**INFORMATION GIVEN:**
=== Section Start ===
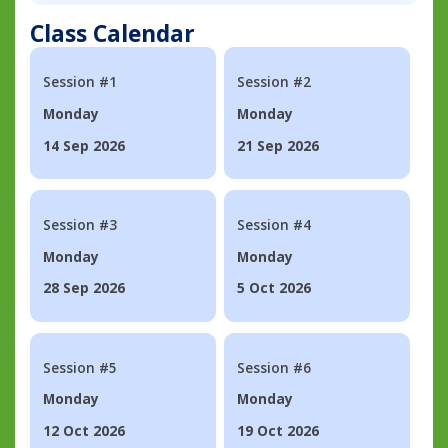
Class Calendar
Session #1
Session #2
Monday
Monday
14 Sep 2026
21 Sep 2026
Session #3
Session #4
Monday
Monday
28 Sep 2026
5 Oct 2026
Session #5
Session #6
Monday
Monday
12 Oct 2026
19 Oct 2026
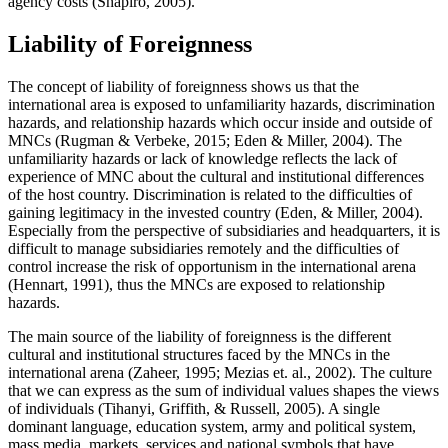
agency costs (
Shapiro, 2005
).
Liability of Foreignness
The concept of liability of foreignness shows us that the
international area is exposed to unfamiliarity hazards, discrimination
hazards, and relationship hazards which occur inside and outside of
MNCs (
Rugman & Verbeke, 2015
;
Eden & Miller, 2004
). The
unfamiliarity hazards or lack of knowledge reflects the lack of
experience of MNC about the cultural and institutional differences
of the host country. Discrimination is related to the difficulties of
gaining legitimacy in the invested country (
Eden, & Miller, 2004
).
Especially from the perspective of subsidiaries and headquarters, it is
difficult to manage subsidiaries remotely and the difficulties of
control increase the risk of opportunism in the international arena
(
Hennart, 1991
), thus the MNCs are exposed to relationship
hazards.
The main source of the liability of foreignness is the different
cultural and institutional structures faced by the MNCs in the
international arena (
Zaheer, 1995
;
Mezias et. al., 2002
). The culture
that we can express as the sum of individual values shapes the views
of individuals (
Tihanyi, Griffith, & Russell, 2005
). A single
dominant language, education system, army and political system,
mass media, markets, services and national symbols that have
=== Section End ===
**TASK:** Whatever pictures the records hold, omit them; give again exactly the lines from the one containing "19 Oct 2026" through the one containing "of the host".

**TASK ANSWER:**
19 Oct 2026
agency costs (
Shapiro, 2005
).
Liability of Foreignness
The concept of liability of foreignness shows us that the
international area is exposed to unfamiliarity hazards, discrimination
hazards, and relationship hazards which occur inside and outside of
MNCs (
Rugman & Verbeke, 2015
;
Eden & Miller, 2004
). The
unfamiliarity hazards or lack of knowledge reflects the lack of
experience of MNC about the cultural and institutional differences
of the host country. Discrimination is related to the difficulties of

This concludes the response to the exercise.